I googled the above message, but still couldn't find the solution on how to fix it.

If anybody has experienced it before and would like to share it, I appreciate that.

Thanks!
-Laurentius


----------



## wblock@ (Dec 2, 2014)

See if the jail agrees that it is running FreeBSD 9:
`make -C /usr/ports -V OSVERSION`

If that still says 902001, look for that variable being manually set somewhere, maybe in /etc/make.conf.  Or it is possible that it really does have a FreeBSD 9 world installed in the jail.


----------



## laurentius (Dec 2, 2014)

Setting OSVERSION in /etc/make.conf fixed the issue.

Using this link, https://www.freebsd.org/doc/en/books/porters-handbook/book.html#versions it helps me to find the OSVERSION number.

Thanks a lot for your help.


----------



## wblock@ (Dec 2, 2014)

No, do not set OSVERSION, it is supposed to be determined by the system.  If it is coming up wrong, setting it will only hide the problem.


----------



## laurentius (Dec 2, 2014)

I see. In that case, doing `make -C /usr/ports -V OSVERSION` still returns 902001.

I don't see any variable manually set in /etc/make.conf, except the one that I just added.

If the jail is FreeBSD 9, how can I fix it? Or do you have any other info that you can share?

Thanks!
-Laurentius


----------



## wblock@ (Dec 2, 2014)

Was the host upgraded from FreeBSD 9 to FreeBSD 10?  That would explain this.

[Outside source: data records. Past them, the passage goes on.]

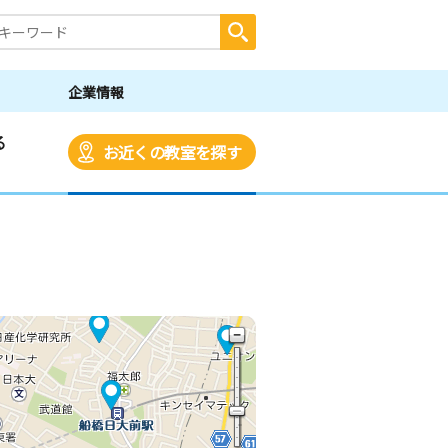
企業情報
る
お近くの教室を探す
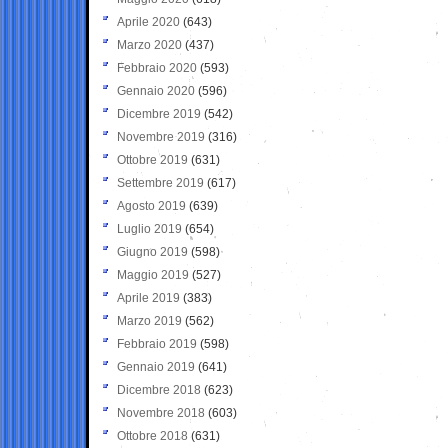
Aprile 2020
(643)
Marzo 2020
(437)
Febbraio 2020
(593)
Gennaio 2020
(596)
Dicembre 2019
(542)
Novembre 2019
(316)
Ottobre 2019
(631)
Settembre 2019
(617)
Agosto 2019
(639)
Luglio 2019
(654)
Giugno 2019
(598)
Maggio 2019
(527)
Aprile 2019
(383)
Marzo 2019
(562)
Febbraio 2019
(598)
Gennaio 2019
(641)
Dicembre 2018
(623)
Novembre 2018
(603)
Ottobre 2018
(631)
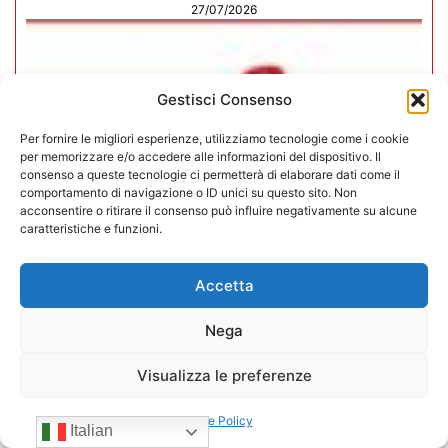
27/07/2026
Gestisci Consenso
Per fornire le migliori esperienze, utilizziamo tecnologie come i cookie
per memorizzare e/o accedere alle informazioni del dispositivo. Il
consenso a queste tecnologie ci permetterà di elaborare dati come il
comportamento di navigazione o ID unici su questo sito. Non
acconsentire o ritirare il consenso può influire negativamente su alcune
caratteristiche e funzioni.
Accetta
Nega
In CONFIDA l’ingresso di 4 nuovi
associati
Visualizza le preferenze
22/07/2026
Cookie Policy
Italian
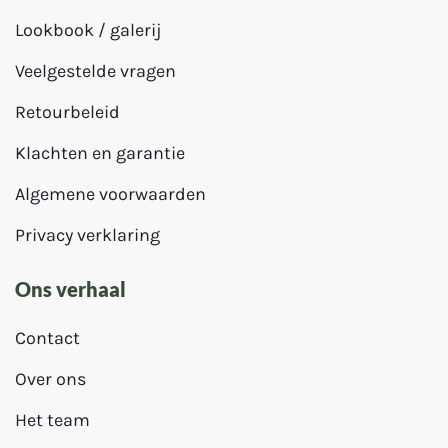
Lookbook / galerij
Veelgestelde vragen
Retourbeleid
Klachten en garantie
Algemene voorwaarden
Privacy verklaring
Ons verhaal
Contact
Over ons
Het team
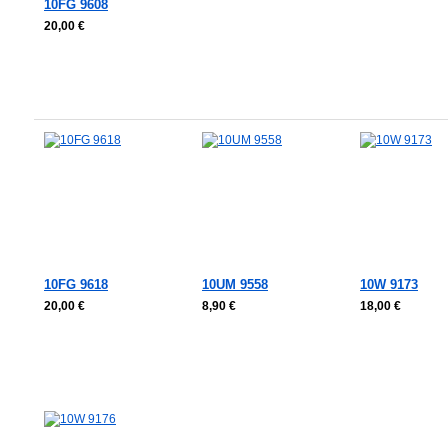
10FG 9608
20,00 €
In den Warenkorb
In den Warenkorb
In den Warenkorb
In den Waren
10FG 9618
10UM 9558
10W 9173
20,00 €
8,90 €
18,00 €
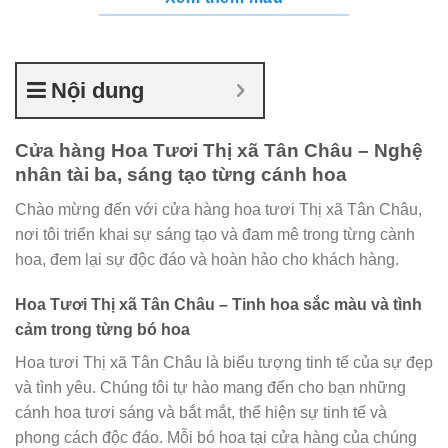
Nội dung
Cửa hàng Hoa Tươi Thị xã Tân Châu – Nghệ
nhân tài ba, sáng tạo từng cánh hoa
Chào mừng đến với cửa hàng hoa tươi Thị xã Tân Châu,
nơi tôi triển khai sự sáng tạo và đam mê trong từng cành
hoa, đem lại sự độc đáo và hoàn hảo cho khách hàng.
Hoa Tươi Thị xã Tân Châu – Tinh hoa sắc màu và tình
cảm trong từng bó hoa
Hoa tươi Thị xã Tân Châu là biểu tượng tinh tế của sự đẹp
và tình yêu. Chúng tôi tự hào mang đến cho bạn những
cánh hoa tươi sáng và bắt mắt, thể hiện sự tinh tế và
phong cách độc đáo. Mỗi bó hoa tại cửa hàng của chúng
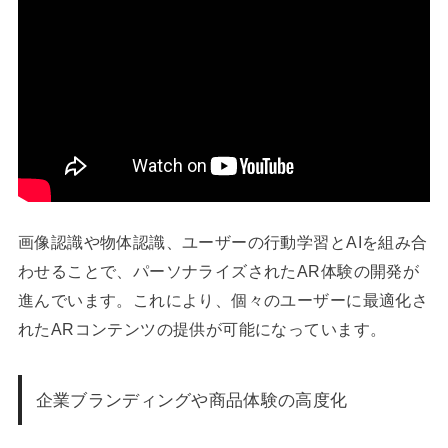
画像認識や物体認識、ユーザーの行動学習とAIを組み合
わせることで、パーソナライズされたAR体験の開発が
進んでいます。これにより、個々のユーザーに最適化さ
れたARコンテンツの提供が可能になっています。
企業ブランディングや商品体験の高度化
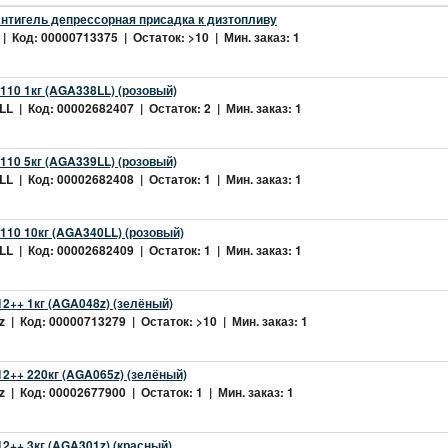
нтигель депрессорная присадка к дизтопливу
| Код: 00000713375 | Остаток: >10 | Мин. заказ: 1
10 1кг (AGA338LL) (розовый)
L | Код: 00002682407 | Остаток: 2 | Мин. заказ: 1
10 5кг (AGA339LL) (розовый)
L | Код: 00002682408 | Остаток: 1 | Мин. заказ: 1
10 10кг (AGA340LL) (розовый)
L | Код: 00002682409 | Остаток: 1 | Мин. заказ: 1
2++ 1кг (AGA048z) (зелёный)
 | Код: 00000713279 | Остаток: >10 | Мин. заказ: 1
2++ 220кг (AGA065z) (зелёный)
 | Код: 00002677900 | Остаток: 1 | Мин. заказ: 1
++ 3кг (AGA301z) (красный)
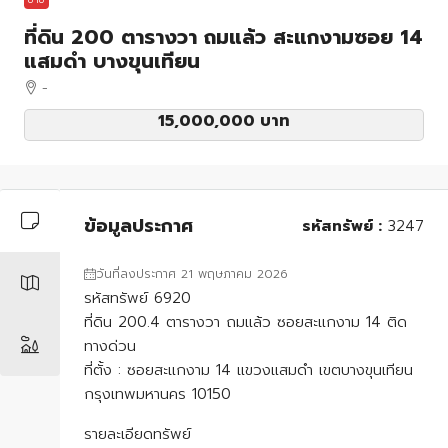
ที่ดิน 200 ตารางวา ถมแล้ว สะแกงามซอย 14
แสมดำ บางขุนเทียน
-
15,000,000 บาท
ข้อมูลประกาศ
รหัสทรัพย์ :
3247
วันที่ลงประกาศ 21 พฤษภาคม 2026
รหัสทรัพย์ 6920
ที่ดิน 200.4 ตารางวา ถมแล้ว ซอยสะแกงาม 14 ติด
ทางด่วน
ที่ตั้ง : ซอยสะแกงาม 14 แขวงแสมดำ เขตบางขุนเทียน
กรุงเทพมหานคร 10150
รายละเอียดทรัพย์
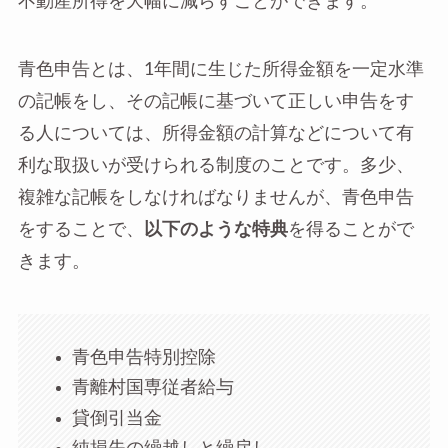
不動産所得を大幅に減らすことができます。
青色申告とは、1年間に生じた所得金額を一定水準
の記帳をし、その記帳に基づいて正しい申告をす
る人については、所得金額の計算などについて有
利な取扱いが受けられる制度のことです。多少、
複雑な記帳をしなければなりませんが、青色申告
をすることで、
以下のような特典
を得ることがで
きます。
青色申告特別控除
青離村国専従者給与
貸倒引当金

In that case, yes, the jail needs to be upgraded.  After a source upgrade (`make buildworld installworld` and then mergemaster(8)) or binary upgrade with freebsd-update(8), then all the ports in the jail must be rebuilt, or reinstalled from packages.


----------



## bsdnet (Jan 11, 2015)

In Thread 49222, when I run `sh release.sh` on 10.1-RELEASE, also met similar issue. But I had never download 11.0-CURRENT source. Is this because release.sh  will get latest source(11.0-CURRENT) in
a chroot(8) environment, which is out of sync with local /usr/ports?

Thanks


----------